Problem to solve -
Given the material below, output exactly the lines from the line with "left elbow: (294, 350)" to the line with "left back paw: (483, 386)", both ends included, and no other lines.

Materials provided -

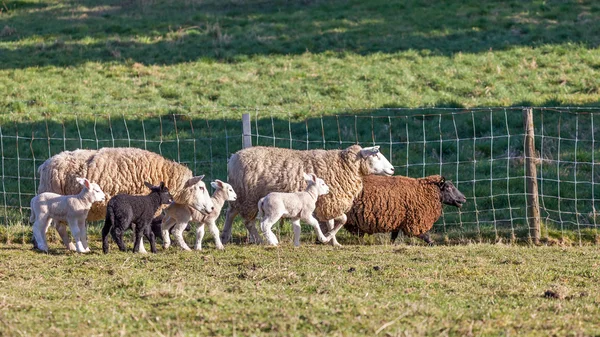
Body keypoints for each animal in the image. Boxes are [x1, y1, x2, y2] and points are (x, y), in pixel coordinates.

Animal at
==
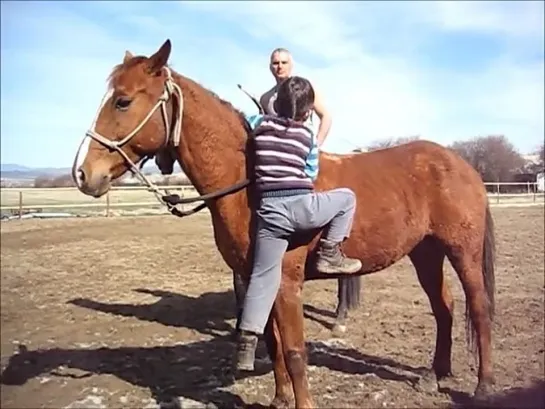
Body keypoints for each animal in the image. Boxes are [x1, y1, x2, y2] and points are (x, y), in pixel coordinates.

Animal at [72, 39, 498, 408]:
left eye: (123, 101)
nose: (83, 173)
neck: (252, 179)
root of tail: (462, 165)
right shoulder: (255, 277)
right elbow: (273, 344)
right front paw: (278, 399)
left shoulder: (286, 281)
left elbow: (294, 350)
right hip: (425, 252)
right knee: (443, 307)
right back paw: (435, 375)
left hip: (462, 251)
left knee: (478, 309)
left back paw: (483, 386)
---
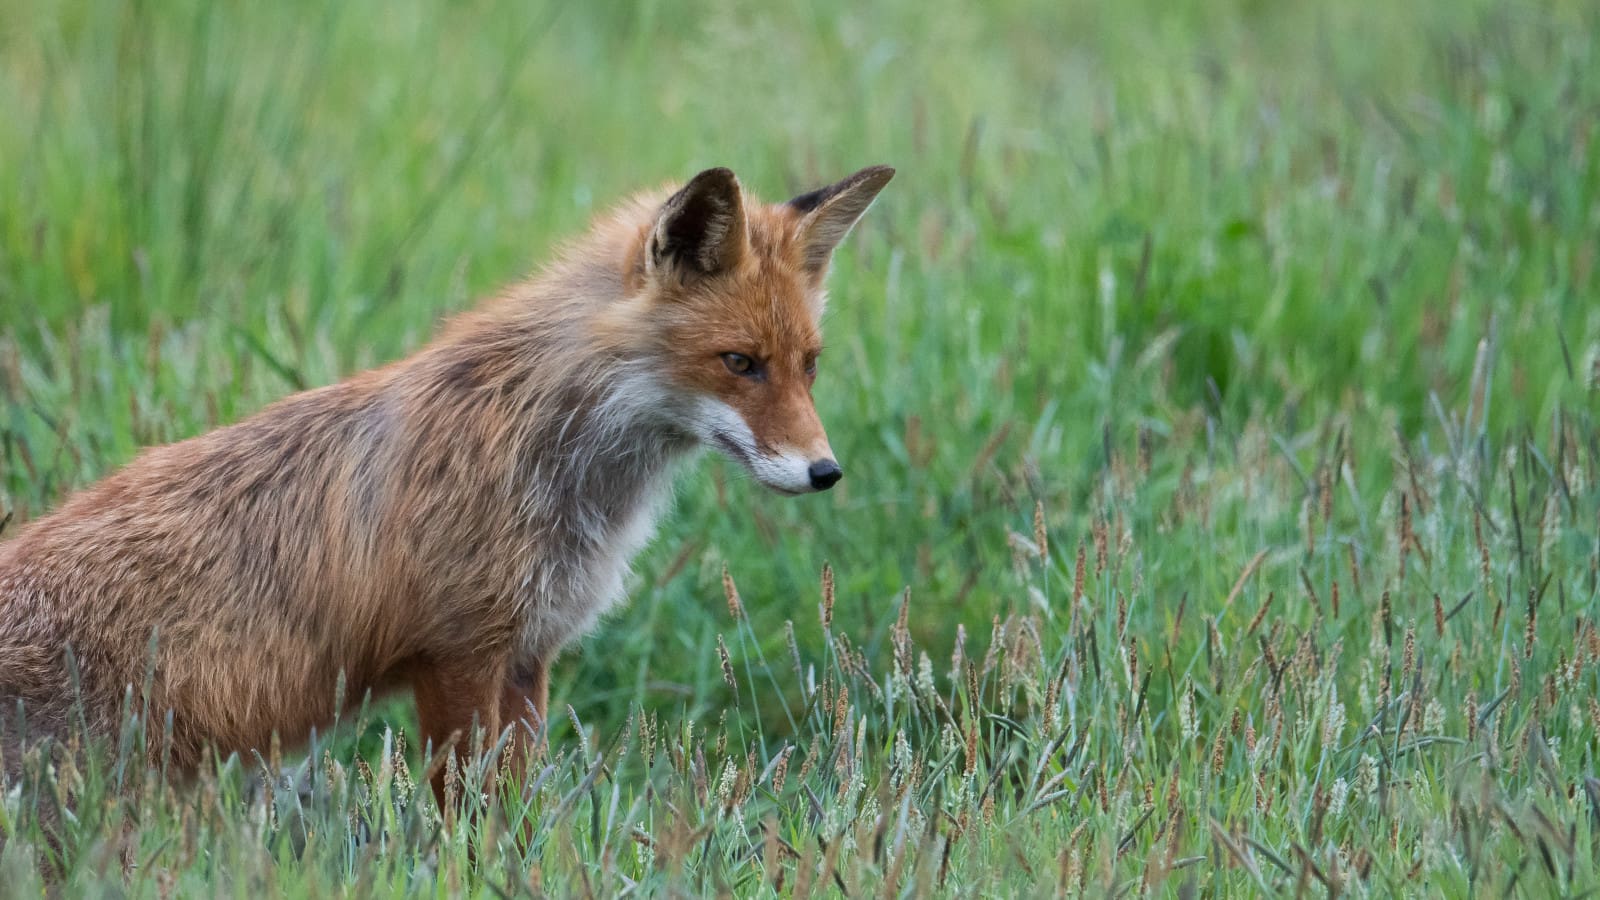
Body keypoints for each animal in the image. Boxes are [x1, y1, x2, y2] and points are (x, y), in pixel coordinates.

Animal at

Worked solution -
left elbow: (294, 350)
right hip: (425, 252)
right knee: (443, 307)
right back paw: (435, 375)
left hip: (462, 251)
left knee: (478, 309)
left back paw: (483, 386)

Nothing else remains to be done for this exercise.